Saved entries:
[Start of section]

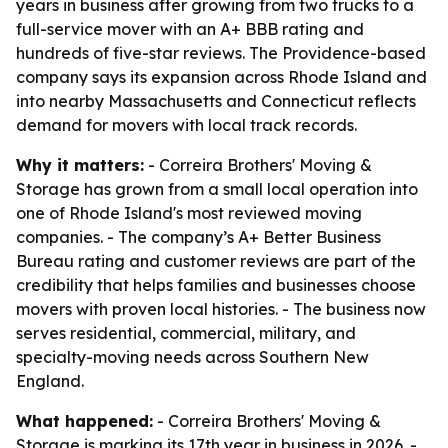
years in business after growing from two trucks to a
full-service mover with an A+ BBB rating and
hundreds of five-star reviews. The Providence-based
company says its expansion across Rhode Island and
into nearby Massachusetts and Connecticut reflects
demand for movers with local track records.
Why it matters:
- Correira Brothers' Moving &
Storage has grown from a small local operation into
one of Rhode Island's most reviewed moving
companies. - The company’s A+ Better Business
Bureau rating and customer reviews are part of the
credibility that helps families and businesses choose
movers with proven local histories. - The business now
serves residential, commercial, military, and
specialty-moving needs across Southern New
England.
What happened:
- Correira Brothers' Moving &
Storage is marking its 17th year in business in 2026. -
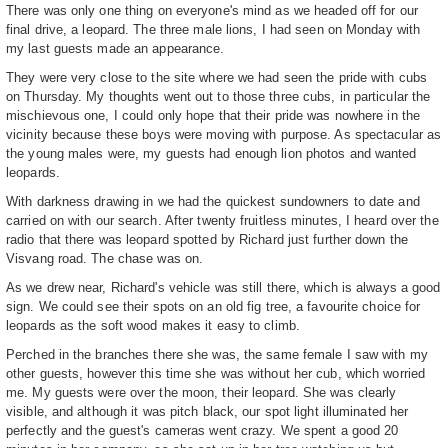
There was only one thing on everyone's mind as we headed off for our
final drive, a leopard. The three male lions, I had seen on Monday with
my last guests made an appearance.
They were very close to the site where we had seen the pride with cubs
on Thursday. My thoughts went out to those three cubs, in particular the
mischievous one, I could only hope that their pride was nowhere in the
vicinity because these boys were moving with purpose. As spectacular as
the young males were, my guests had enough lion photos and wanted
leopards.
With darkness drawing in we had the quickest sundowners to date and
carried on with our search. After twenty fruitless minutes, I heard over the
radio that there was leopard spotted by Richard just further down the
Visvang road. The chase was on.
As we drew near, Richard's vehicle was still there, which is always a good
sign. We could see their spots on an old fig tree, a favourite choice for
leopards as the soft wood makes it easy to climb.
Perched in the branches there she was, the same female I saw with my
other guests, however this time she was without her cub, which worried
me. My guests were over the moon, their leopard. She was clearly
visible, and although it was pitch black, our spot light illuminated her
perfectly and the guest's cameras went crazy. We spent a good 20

[End of section]

# Required action
Each line from the first line of the data above through the one containing "movers with proven" must be set down exactly; the pictures must not be.

# Response to this exercise
years in business after growing from two trucks to a
full-service mover with an A+ BBB rating and
hundreds of five-star reviews. The Providence-based
company says its expansion across Rhode Island and
into nearby Massachusetts and Connecticut reflects
demand for movers with local track records.
Why it matters:
- Correira Brothers' Moving &
Storage has grown from a small local operation into
one of Rhode Island's most reviewed moving
companies. - The company’s A+ Better Business
Bureau rating and customer reviews are part of the
credibility that helps families and businesses choose
movers with proven local histories. - The business now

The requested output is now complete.